# Hookah and weed?



## Polluted_Chronic (Apr 2, 2007)

I was just wondering if it is possible to smoke weed with a hookah? How would you do it just put weed in the clay bowl and proceed to set up as a regular hookah? ??


----------



## Wake'N'Bake (Apr 3, 2007)

I have done it, its actually pretty easy. if you know how to make a hookah with shisha. you can go load the bowl with shisha/herb and its really amazing!!


----------



## rickhighly420 (Apr 4, 2007)

OMG you guys havn't smoked out of a hookah? it's just as popular as smoking out of a bong around here... but I think it gets you more ripped than a bong, but doesn't cary the great taste as in smoking out of a bong...


----------



## TillthedayiDIE420 (Apr 4, 2007)

Polluted_Chronic said:


> I was just wondering if it is possible to smoke weed with a hookah? How would you do it just put weed in the clay bowl and proceed to set up as a regular hookah? ??


 
How long have you smoked weed? Hmm i wonder if you can smoke weed out of a smoking device? when they make Half of them for weed and the other half for hashsheesh

Gee i dont know 

O yeah if your smoking out of one Buy a Glass Hookah!!!!!!!! 

I;ve noticed that the Metal hookah's give of a metal taste when smoking it Flavours your weed with a crappy taste...
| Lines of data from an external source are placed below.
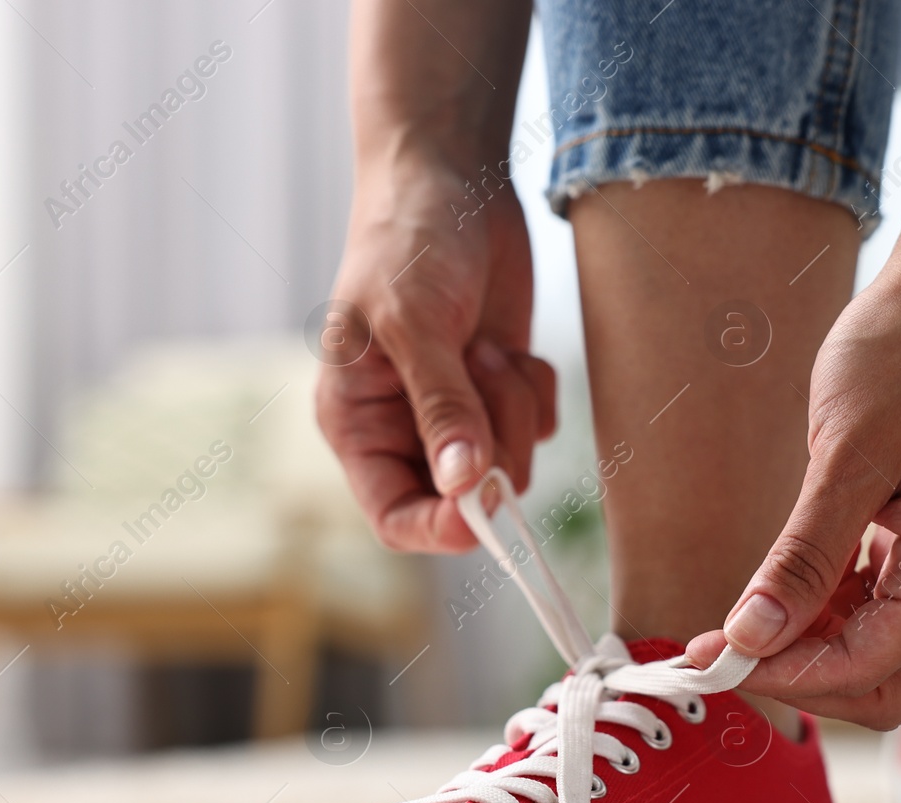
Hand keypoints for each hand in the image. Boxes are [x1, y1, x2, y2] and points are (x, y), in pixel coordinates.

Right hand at [316, 158, 555, 551]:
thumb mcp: (415, 324)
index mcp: (359, 425)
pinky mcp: (502, 388)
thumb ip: (442, 407)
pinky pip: (541, 427)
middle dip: (493, 445)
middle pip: (466, 497)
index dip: (439, 528)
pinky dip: (538, 391)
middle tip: (488, 375)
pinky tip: (511, 344)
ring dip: (516, 410)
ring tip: (488, 346)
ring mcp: (460, 411)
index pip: (395, 516)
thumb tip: (465, 484)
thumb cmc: (406, 241)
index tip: (483, 506)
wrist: (451, 175)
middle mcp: (406, 429)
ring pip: (513, 463)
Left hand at [688, 265, 900, 729]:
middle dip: (797, 678)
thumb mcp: (847, 453)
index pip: (870, 667)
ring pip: (878, 654)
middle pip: (882, 683)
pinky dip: (824, 616)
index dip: (786, 674)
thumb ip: (805, 555)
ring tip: (731, 624)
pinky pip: (879, 611)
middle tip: (716, 653)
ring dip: (805, 650)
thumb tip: (755, 635)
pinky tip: (775, 591)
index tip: (712, 658)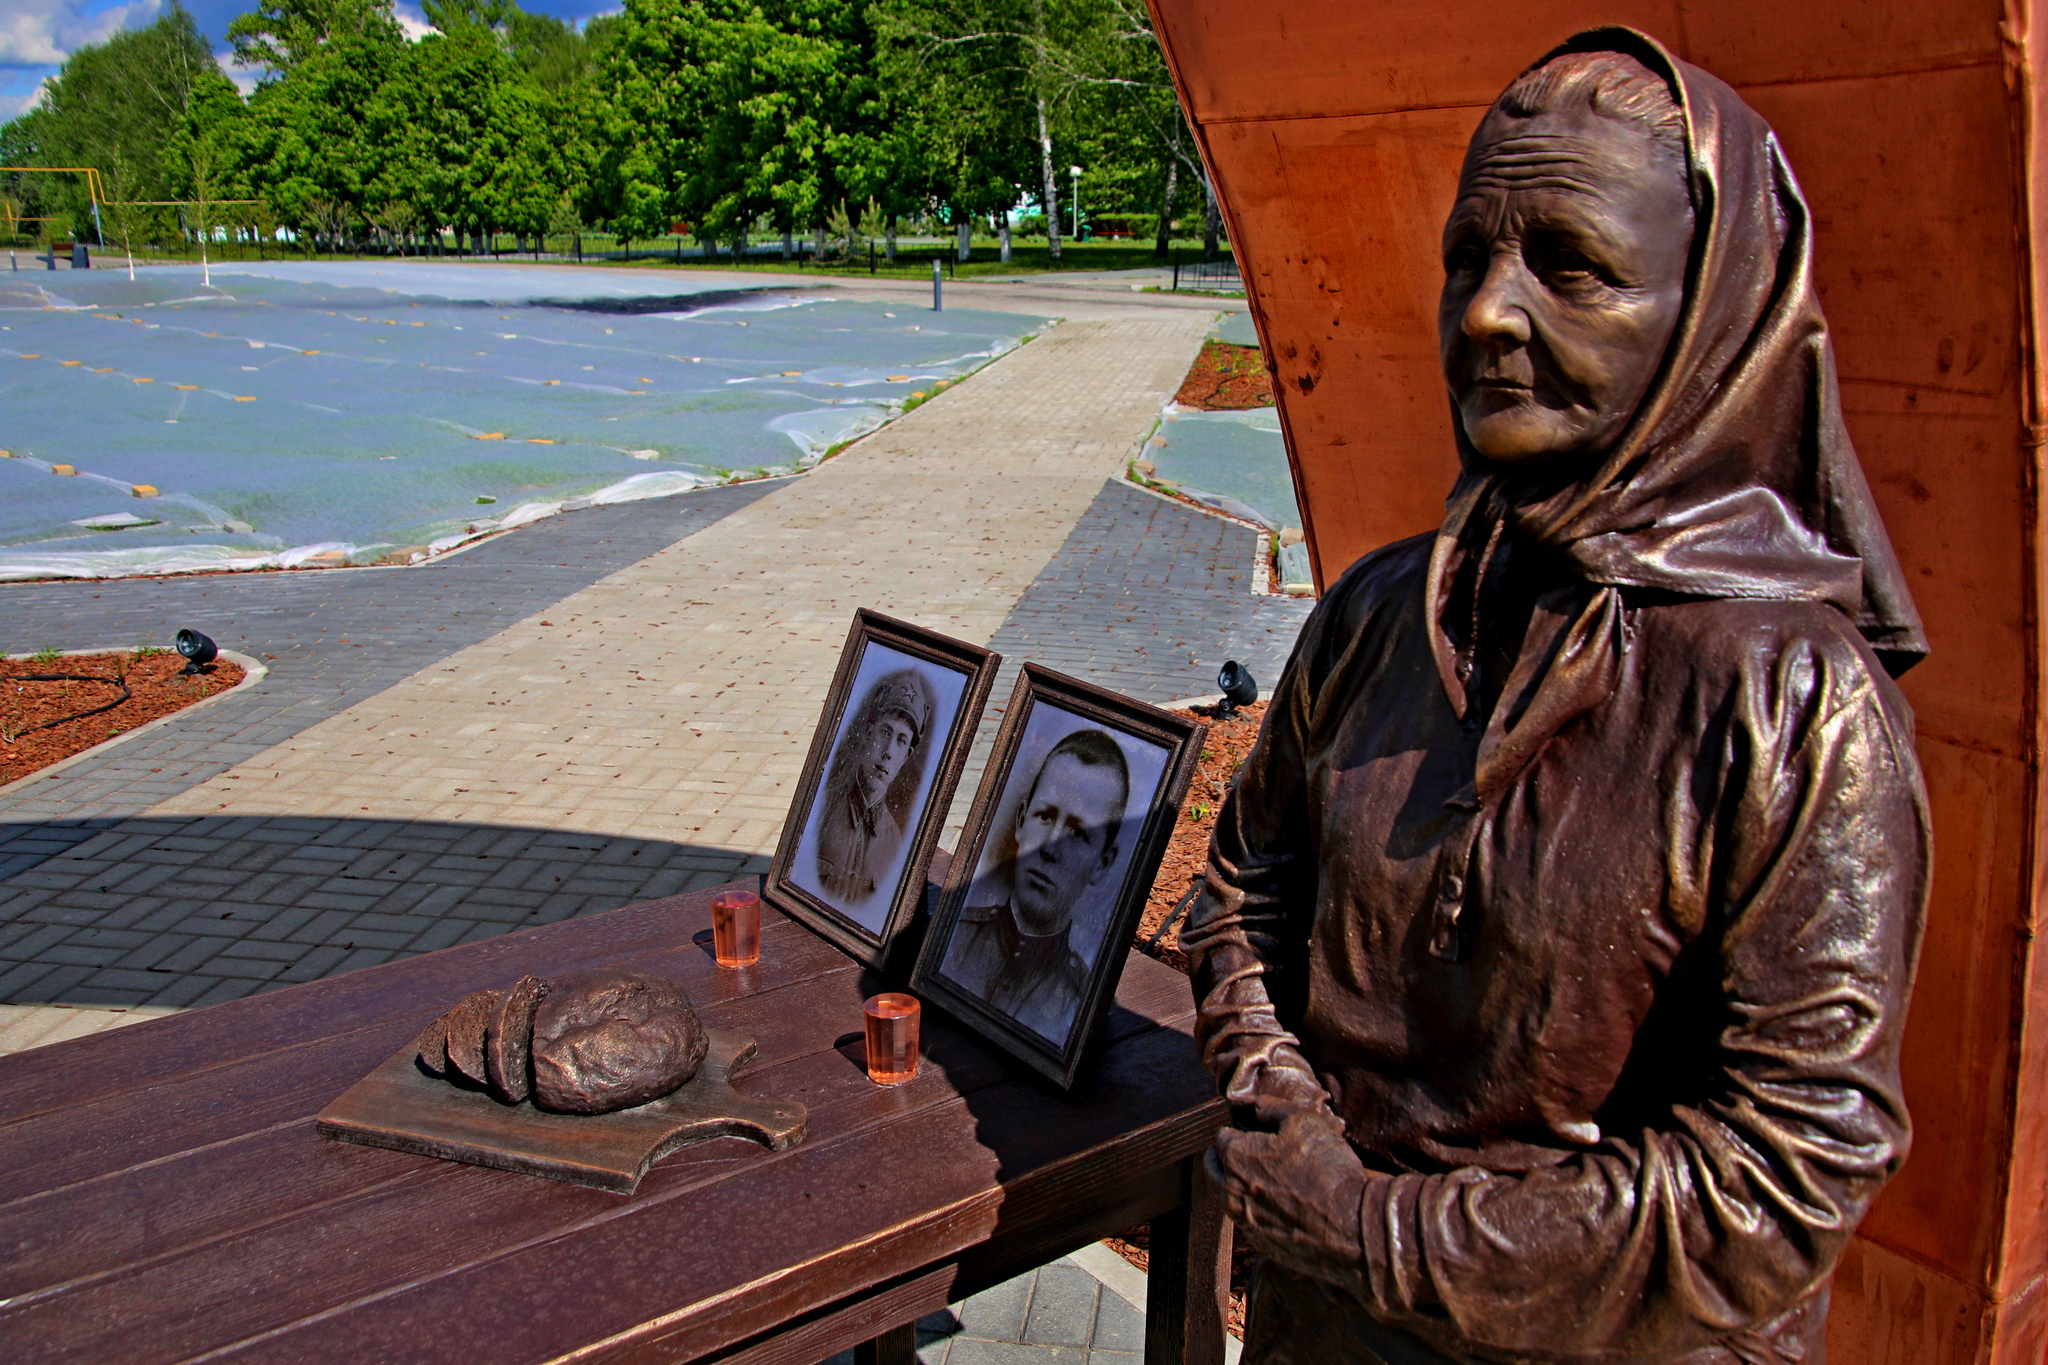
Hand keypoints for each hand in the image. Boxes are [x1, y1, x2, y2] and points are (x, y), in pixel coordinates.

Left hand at [1207, 1104, 1367, 1288]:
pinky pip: (1250, 1222)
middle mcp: (1231, 1193)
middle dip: (1223, 1158)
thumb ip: (1272, 1109)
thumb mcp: (1303, 1121)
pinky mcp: (1261, 1245)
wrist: (1352, 1227)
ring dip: (1238, 1185)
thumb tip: (1256, 1108)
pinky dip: (1258, 1211)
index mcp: (1235, 1158)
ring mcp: (1245, 1223)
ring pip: (1230, 1198)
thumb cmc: (1327, 1169)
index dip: (1237, 1130)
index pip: (1221, 1138)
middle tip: (1244, 1152)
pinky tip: (1283, 1206)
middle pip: (1213, 1169)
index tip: (1251, 1131)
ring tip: (1265, 1178)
My friends own a Metal and Glass hookah and bar none the Glass hookah kicks the shit out of the metal one.


----------



## preoQpydDlusion (Apr 4, 2007)

glass is always the way to go. pipes, bongs, hookas, anything. smooth(est?) smoke, easy to clean, and usually the last to get fucked up, assuming u dont have the tendency to knock stuff over.


----------



## rickhighly420 (Apr 5, 2007)

definatly agree, metal just gives it an unatural taste.... mmmm... bud tastes soooo gooooddd!!!!!


----------



## cali-high (Apr 5, 2007)

yeah i love it.

put the weed in first then the shisha then the tinfoil and then the coal on top thats how i do


----------



## HighPhi (Apr 6, 2007)

hash is better through a hookar than weed i feel
but yes yes its awsome cause its weed.


----------



## Tre_Jay (Jun 16, 2007)

It burns WAY fast in the Hookah though.

I think a good combination would be some sheesh mixed in with weed. Have yet to try that.


----------



## cali-high (Jun 17, 2007)

thats how i doit i put the weed on the bottom and shisha ontop burns great!


----------



## danecooksays (Sep 16, 2008)

i dunno how you guys roll but this is how we do:

pack a bowl of regular tobacco and get the right amount. then, get however much bud you want (i have done ~0.4 grams and even a full gram) and just mix it like you're mixing a salad. then re-pack the bowl with the weed-sheesha, foil it, light your coals and enjoy. it's def. a different kind of high than a bong or bubbler. but that shit get's you toasted. it's much better if you're only trying to get 2 - 3 people high and have 45 mins - an hour to kill.


----------



## Sedition (Sep 16, 2008)

I've tried shisha whilst over in South Africa and hookah smoking was the illest! I would imagine that its just as easy to do weed through it, and it'd be mad as hell! Hit that shit up!


----------



## bladesblazin (Jul 19, 2010)

I am gonna have to try this, I have a hookah and have never tried herb with it.


----------



## ruderalis88 (Jul 19, 2010)

it's ace man definitely load that clay fucker up! i like to use the apple flavour sheesh tobacco and mix it in with a bunch of the weed then pack it, foil, clay. soooo nice. i always find it gets you dead sneakily baked and then you suddenly realise you're fucked haha


----------



## Puffbig (Sep 9, 2010)

Its rad!! Mix the weed and tobacco & smoke it how you usually would! Share with a friend or 2....smoking it for 45 mins alone takes the mind to strange places


----------



## Smokey1115 (Sep 18, 2010)

instead of using shisha i prefer to use the herbal hukkah. the Soex brand. (I think thats how it spelled) it has no tobacco or anything. its just flavored molasses.


----------